**About this task:** For the records below, print the lines from the line with "ring tip: (313, 386)" through the line with "middle pip: (400, 258)" exactly as written; include both end lines and exclude the rest.

(Data records Opens)

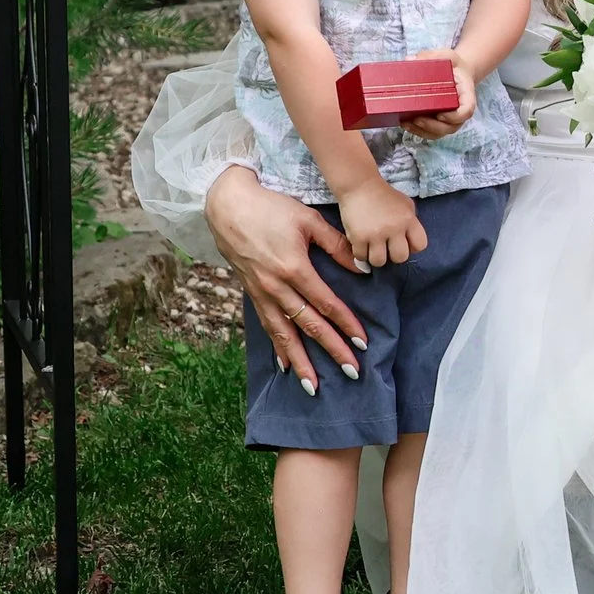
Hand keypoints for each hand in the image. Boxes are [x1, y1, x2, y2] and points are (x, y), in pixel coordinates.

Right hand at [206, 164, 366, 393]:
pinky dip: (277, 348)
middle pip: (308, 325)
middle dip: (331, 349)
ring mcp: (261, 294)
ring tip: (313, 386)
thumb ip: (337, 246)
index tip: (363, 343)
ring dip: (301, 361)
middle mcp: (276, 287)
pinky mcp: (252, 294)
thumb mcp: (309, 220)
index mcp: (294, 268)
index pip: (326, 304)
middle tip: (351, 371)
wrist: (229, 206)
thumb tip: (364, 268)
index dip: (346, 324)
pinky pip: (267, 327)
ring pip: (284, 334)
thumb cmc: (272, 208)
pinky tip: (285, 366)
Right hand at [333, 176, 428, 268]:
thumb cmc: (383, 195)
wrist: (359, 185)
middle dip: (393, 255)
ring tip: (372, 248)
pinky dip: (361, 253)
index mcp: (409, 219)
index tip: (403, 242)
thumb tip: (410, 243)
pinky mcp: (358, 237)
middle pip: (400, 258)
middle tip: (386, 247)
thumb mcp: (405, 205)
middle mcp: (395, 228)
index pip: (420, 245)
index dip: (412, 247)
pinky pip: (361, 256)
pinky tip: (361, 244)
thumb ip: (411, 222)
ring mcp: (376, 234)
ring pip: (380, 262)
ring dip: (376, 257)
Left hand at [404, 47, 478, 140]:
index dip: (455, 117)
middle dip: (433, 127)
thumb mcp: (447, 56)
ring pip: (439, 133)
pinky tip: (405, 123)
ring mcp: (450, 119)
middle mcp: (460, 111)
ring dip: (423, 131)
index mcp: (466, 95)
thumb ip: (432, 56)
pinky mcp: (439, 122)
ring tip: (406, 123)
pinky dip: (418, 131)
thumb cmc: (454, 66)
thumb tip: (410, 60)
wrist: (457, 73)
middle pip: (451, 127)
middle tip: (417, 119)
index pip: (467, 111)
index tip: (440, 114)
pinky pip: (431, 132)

(Data records Closes)
(Data records Opens)

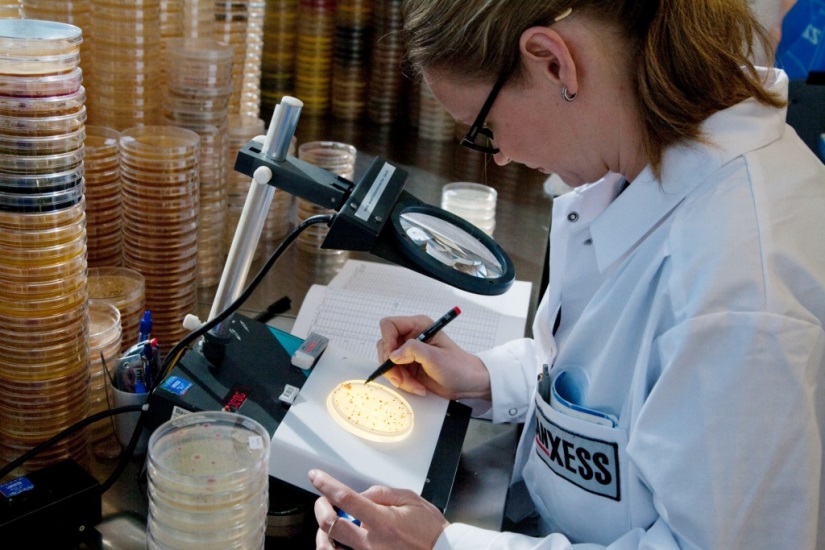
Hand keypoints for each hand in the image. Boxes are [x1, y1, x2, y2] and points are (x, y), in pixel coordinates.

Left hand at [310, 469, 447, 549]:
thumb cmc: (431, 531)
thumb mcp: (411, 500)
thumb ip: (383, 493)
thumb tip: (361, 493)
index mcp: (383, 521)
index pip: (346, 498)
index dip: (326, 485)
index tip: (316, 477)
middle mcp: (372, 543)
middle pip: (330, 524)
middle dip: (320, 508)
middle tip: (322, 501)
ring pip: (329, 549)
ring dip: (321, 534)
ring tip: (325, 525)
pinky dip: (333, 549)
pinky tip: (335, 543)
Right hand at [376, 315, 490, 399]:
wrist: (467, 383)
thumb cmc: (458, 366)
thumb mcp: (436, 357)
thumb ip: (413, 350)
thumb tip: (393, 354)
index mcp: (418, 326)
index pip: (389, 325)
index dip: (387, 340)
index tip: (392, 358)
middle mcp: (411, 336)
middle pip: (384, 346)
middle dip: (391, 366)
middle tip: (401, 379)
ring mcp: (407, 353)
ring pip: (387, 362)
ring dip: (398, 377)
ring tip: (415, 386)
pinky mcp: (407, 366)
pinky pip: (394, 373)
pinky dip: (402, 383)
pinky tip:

(Data records Closes)
(Data records Opens)

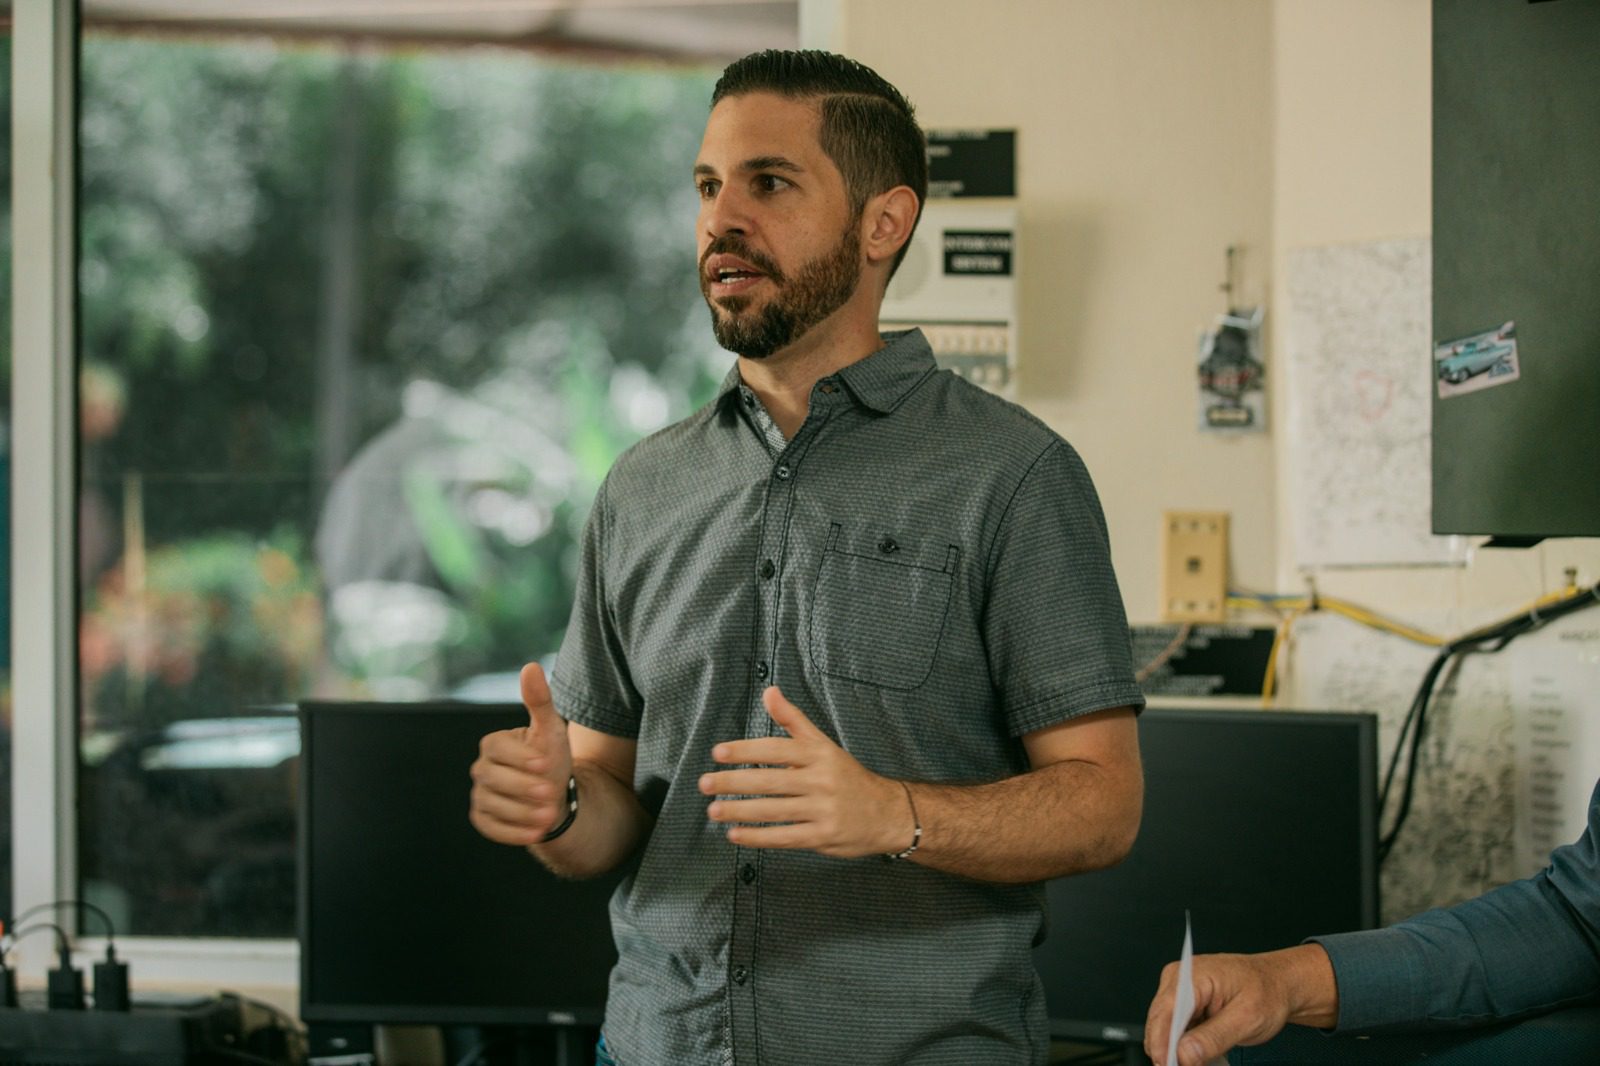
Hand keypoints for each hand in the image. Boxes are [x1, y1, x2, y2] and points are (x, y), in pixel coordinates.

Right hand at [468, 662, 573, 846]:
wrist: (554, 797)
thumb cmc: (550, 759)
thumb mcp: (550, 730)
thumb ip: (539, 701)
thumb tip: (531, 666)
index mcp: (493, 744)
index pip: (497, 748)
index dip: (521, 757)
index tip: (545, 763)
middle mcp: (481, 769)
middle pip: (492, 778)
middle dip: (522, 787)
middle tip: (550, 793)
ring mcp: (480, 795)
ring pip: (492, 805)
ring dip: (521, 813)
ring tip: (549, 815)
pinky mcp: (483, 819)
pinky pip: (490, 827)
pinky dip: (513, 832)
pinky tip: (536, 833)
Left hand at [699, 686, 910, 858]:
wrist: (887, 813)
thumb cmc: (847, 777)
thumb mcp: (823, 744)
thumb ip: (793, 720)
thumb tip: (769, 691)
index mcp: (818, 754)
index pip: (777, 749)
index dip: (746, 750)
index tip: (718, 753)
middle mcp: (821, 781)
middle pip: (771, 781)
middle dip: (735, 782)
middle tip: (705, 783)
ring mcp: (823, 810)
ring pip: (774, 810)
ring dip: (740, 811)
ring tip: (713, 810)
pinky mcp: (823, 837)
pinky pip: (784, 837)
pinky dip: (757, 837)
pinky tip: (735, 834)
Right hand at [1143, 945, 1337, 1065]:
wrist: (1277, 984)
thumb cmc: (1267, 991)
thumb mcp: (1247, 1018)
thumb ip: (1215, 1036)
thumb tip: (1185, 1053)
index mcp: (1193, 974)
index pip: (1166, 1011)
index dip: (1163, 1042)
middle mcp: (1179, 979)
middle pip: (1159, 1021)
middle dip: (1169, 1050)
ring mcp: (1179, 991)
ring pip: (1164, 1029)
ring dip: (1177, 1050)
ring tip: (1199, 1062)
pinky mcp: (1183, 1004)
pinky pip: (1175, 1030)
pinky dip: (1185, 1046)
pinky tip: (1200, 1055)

(Data records Closes)

**Reply to the task:**
ring tip: (313, 386)
thumb ip: (337, 246)
index tip: (363, 343)
ring dip: (301, 361)
middle mcp: (276, 287)
pinky mcp: (252, 294)
thumb mcp: (309, 220)
index mcp: (294, 268)
index pip: (326, 304)
middle tip: (351, 371)
wrist: (229, 206)
thumb tip: (364, 268)
index dip: (346, 324)
pinky pip: (267, 327)
ring pip: (284, 334)
thumb cmc: (272, 208)
pinky tip: (285, 366)
Right hand at [333, 176, 428, 268]:
thumb cmc: (383, 195)
wrist: (359, 185)
middle dip: (393, 255)
ring tip: (372, 248)
pinky dip: (361, 253)
index mcp: (409, 219)
index tip: (403, 242)
thumb tip: (410, 243)
pinky mcp: (358, 237)
middle pip: (400, 258)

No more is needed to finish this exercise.